A “guerra dos mapas” nos Estados Unidos define os rumos do poder político, impactando diretamente as eleições de novembro e a influência de Donald Trump no Congresso.
Em um cenário de intensa disputa política, os Estados Unidos estão no centro de uma batalha para o redesenho de seus distritos eleitorais.
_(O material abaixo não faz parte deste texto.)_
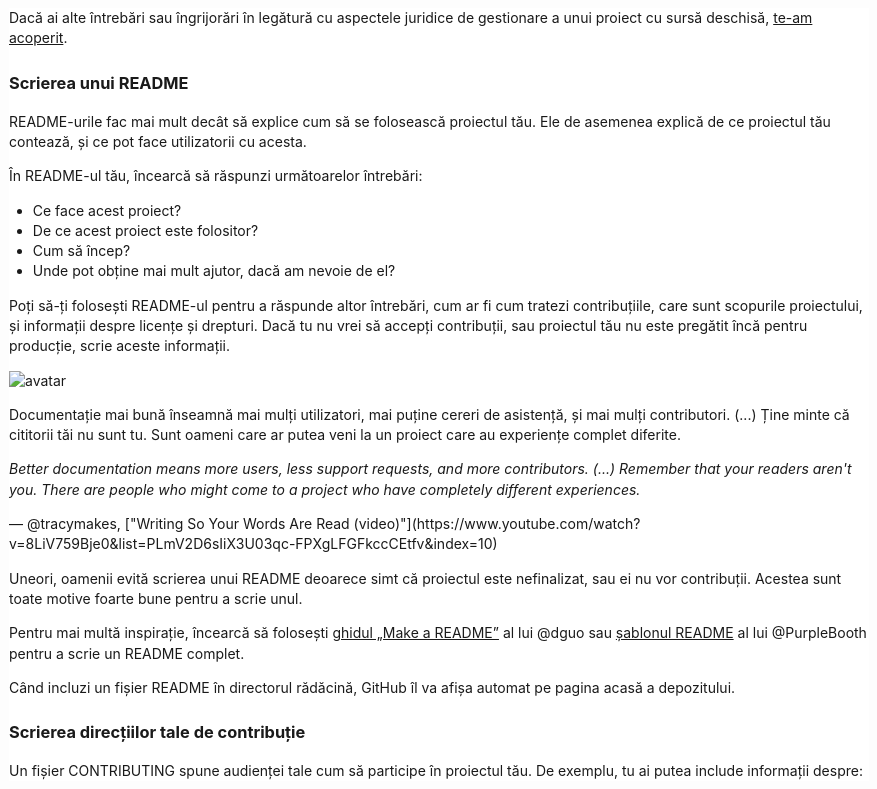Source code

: Dacă ai alte întrebări sau îngrijorări în legătură cu aspectele juridice de gestionare a unui proiect cu sursă deschisă, [te-am acoperit](../legal/).

### Scrierea unui README

README-urile fac mai mult decât să explice cum să se folosească proiectul tău. Ele de asemenea explică de ce proiectul tău contează, și ce pot face utilizatorii cu acesta.

În README-ul tău, încearcă să răspunzi următoarelor întrebări:

* Ce face acest proiect?
* De ce acest proiect este folositor?
* Cum să încep?
* Unde pot obține mai mult ajutor, dacă am nevoie de el?

Poți să-ți folosești README-ul pentru a răspunde altor întrebări, cum ar fi cum tratezi contribuțiile, care sunt scopurile proiectului, și informații despre licențe și drepturi. Dacă tu nu vrei să accepți contribuții, sau proiectul tău nu este pregătit încă pentru producție, scrie aceste informații.

<aside markdown="1" class="pquote">
  <img src="https://avatars.githubusercontent.com/tracymakes?s=180" class="pquote-avatar" alt="avatar">
  <p>
    Documentație mai bună înseamnă mai mulți utilizatori, mai puține cereri de asistență, și mai mulți contributori. (...) Ține minte că cititorii tăi nu sunt tu. Sunt oameni care ar putea veni la un proiect care au experiențe complet diferite.
  </p>
  <p>
    <em>
      Better documentation means more users, less support requests, and more contributors. (...) Remember that your readers aren't you. There are people who might come to a project who have completely different experiences.
    </em>
  </p>
  <p markdown="1" class="pquote-credit">
— @tracymakes, ["Writing So Your Words Are Read (video)"](https://www.youtube.com/watch?v=8LiV759Bje0&list=PLmV2D6sIiX3U03qc-FPXgLFGFkccCEtfv&index=10)
  </p>
</aside>

Uneori, oamenii evită scrierea unui README deoarece simt că proiectul este nefinalizat, sau ei nu vor contribuții. Acestea sunt toate motive foarte bune pentru a scrie unul.

Pentru mai multă inspirație, încearcă să folosești [ghidul „Make a README”](https://www.makeareadme.com/) al lui @dguo sau [șablonul README](https://gist.github.com/PurpleBooth/109311bb0361f32d87a2) al lui @PurpleBooth pentru a scrie un README complet.

Când incluzi un fișier README în directorul rădăcină, GitHub îl va afișa automat pe pagina acasă a depozitului.

### Scrierea direcțiilor tale de contribuție

Un fișier CONTRIBUTING spune audienței tale cum să participe în proiectul tău. De exemplu, tu ai putea include informații despre:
A estratégia visa alterar o equilíbrio de poder antes das eleições legislativas de novembro, com o objetivo claro de fortalecer ou enfraquecer o governo do presidente Donald Trump.
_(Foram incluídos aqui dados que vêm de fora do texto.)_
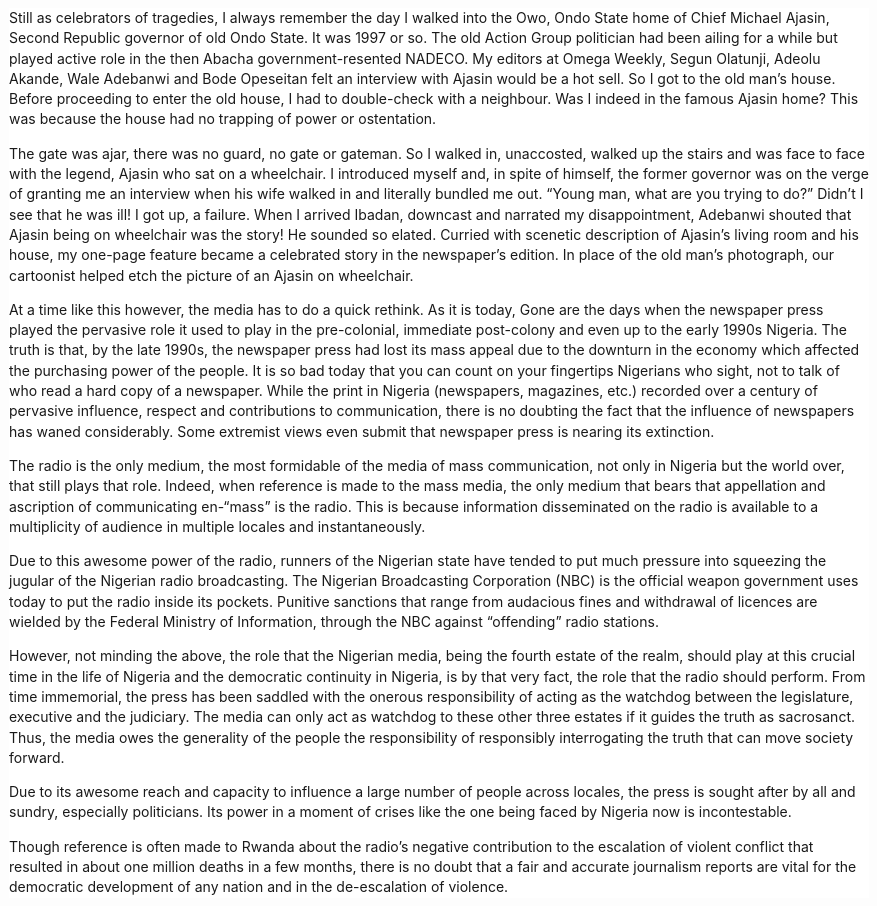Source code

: Still as celebrators of tragedies, I always remember the day I walked into the Owo, Ondo State home of Chief Michael Ajasin, Second Republic governor of old Ondo State. It was 1997 or so. The old Action Group politician had been ailing for a while but played active role in the then Abacha government-resented NADECO. My editors at Omega Weekly, Segun Olatunji, Adeolu Akande, Wale Adebanwi and Bode Opeseitan felt an interview with Ajasin would be a hot sell. So I got to the old man’s house. Before proceeding to enter the old house, I had to double-check with a neighbour. Was I indeed in the famous Ajasin home? This was because the house had no trapping of power or ostentation. 

The gate was ajar, there was no guard, no gate or gateman. So I walked in, unaccosted, walked up the stairs and was face to face with the legend, Ajasin who sat on a wheelchair. I introduced myself and, in spite of himself, the former governor was on the verge of granting me an interview when his wife walked in and literally bundled me out. “Young man, what are you trying to do?” Didn’t I see that he was ill! I got up, a failure. When I arrived Ibadan, downcast and narrated my disappointment, Adebanwi shouted that Ajasin being on wheelchair was the story! He sounded so elated. Curried with scenetic description of Ajasin’s living room and his house, my one-page feature became a celebrated story in the newspaper’s edition. In place of the old man’s photograph, our cartoonist helped etch the picture of an Ajasin on wheelchair.

At a time like this however, the media has to do a quick rethink. As it is today, Gone are the days when the newspaper press played the pervasive role it used to play in the pre-colonial, immediate post-colony and even up to the early 1990s Nigeria. The truth is that, by the late 1990s, the newspaper press had lost its mass appeal due to the downturn in the economy which affected the purchasing power of the people. It is so bad today that you can count on your fingertips Nigerians who sight, not to talk of who read a hard copy of a newspaper. While the print in Nigeria (newspapers, magazines, etc.) recorded over a century of pervasive influence, respect and contributions to communication, there is no doubting the fact that the influence of newspapers has waned considerably. Some extremist views even submit that newspaper press is nearing its extinction.

The radio is the only medium, the most formidable of the media of mass communication, not only in Nigeria but the world over, that still plays that role. Indeed, when reference is made to the mass media, the only medium that bears that appellation and ascription of communicating en-“mass” is the radio. This is because information disseminated on the radio is available to a multiplicity of audience in multiple locales and instantaneously.

Due to this awesome power of the radio, runners of the Nigerian state have tended to put much pressure into squeezing the jugular of the Nigerian radio broadcasting. The Nigerian Broadcasting Corporation (NBC) is the official weapon government uses today to put the radio inside its pockets. Punitive sanctions that range from audacious fines and withdrawal of licences are wielded by the Federal Ministry of Information, through the NBC against “offending” radio stations.

However, not minding the above, the role that the Nigerian media, being the fourth estate of the realm, should play at this crucial time in the life of Nigeria and the democratic continuity in Nigeria, is by that very fact, the role that the radio should perform. From time immemorial, the press has been saddled with the onerous responsibility of acting as the watchdog between the legislature, executive and the judiciary. The media can only act as watchdog to these other three estates if it guides the truth as sacrosanct. Thus, the media owes the generality of the people the responsibility of responsibly interrogating the truth that can move society forward.

Due to its awesome reach and capacity to influence a large number of people across locales, the press is sought after by all and sundry, especially politicians. Its power in a moment of crises like the one being faced by Nigeria now is incontestable. 

Though reference is often made to Rwanda about the radio’s negative contribution to the escalation of violent conflict that resulted in about one million deaths in a few months, there is no doubt that a fair and accurate journalism reports are vital for the democratic development of any nation and in the de-escalation of violence.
Diferente do sistema brasileiro, o Congresso americano passa por renovações parciais a cada dois anos, conhecidas como eleições de meio de mandato ou “midterms”. Com mandatos de dois anos para deputados e seis para senadores, o país renova toda a Câmara dos Representantes e cerca de um terço do Senado a cada ciclo eleitoral.
Em 2024, o Partido Republicano garantiu uma maioria apertada em ambas as casas do Congresso, o que permitiu a Trump avançar com sua agenda. No entanto, essa margem estreita também expôs divisões internas, limitando sua força em temas sensíveis. Para tentar ampliar essa vantagem, Trump incentivou o redesenho dos distritos eleitorais em diversos estados, buscando aumentar as chances de eleger mais aliados republicanos.
A Estratégia Republicana e a Reação Democrata
A ofensiva republicana teve início no Texas, um estado com forte representação no Congresso e um reduto do partido. O novo mapa eleitoral, aprovado em agosto de 2025 e já em vigor, foi desenhado para favorecer os republicanos, redistribuindo eleitores e diminuindo áreas de vantagem democrata. A expectativa é que essa mudança possa render ao partido até cinco cadeiras a mais na Câmara.
Contudo, essa estratégia provocou uma reação imediata. A Califórnia, em resposta, decidiu redesenhar seu próprio mapa eleitoral com o objetivo de beneficiar os democratas. A previsão é que essa manobra permita à oposição tomar cinco assentos atualmente ocupados por republicanos, evidenciando a natureza competitiva da “guerra dos mapas”.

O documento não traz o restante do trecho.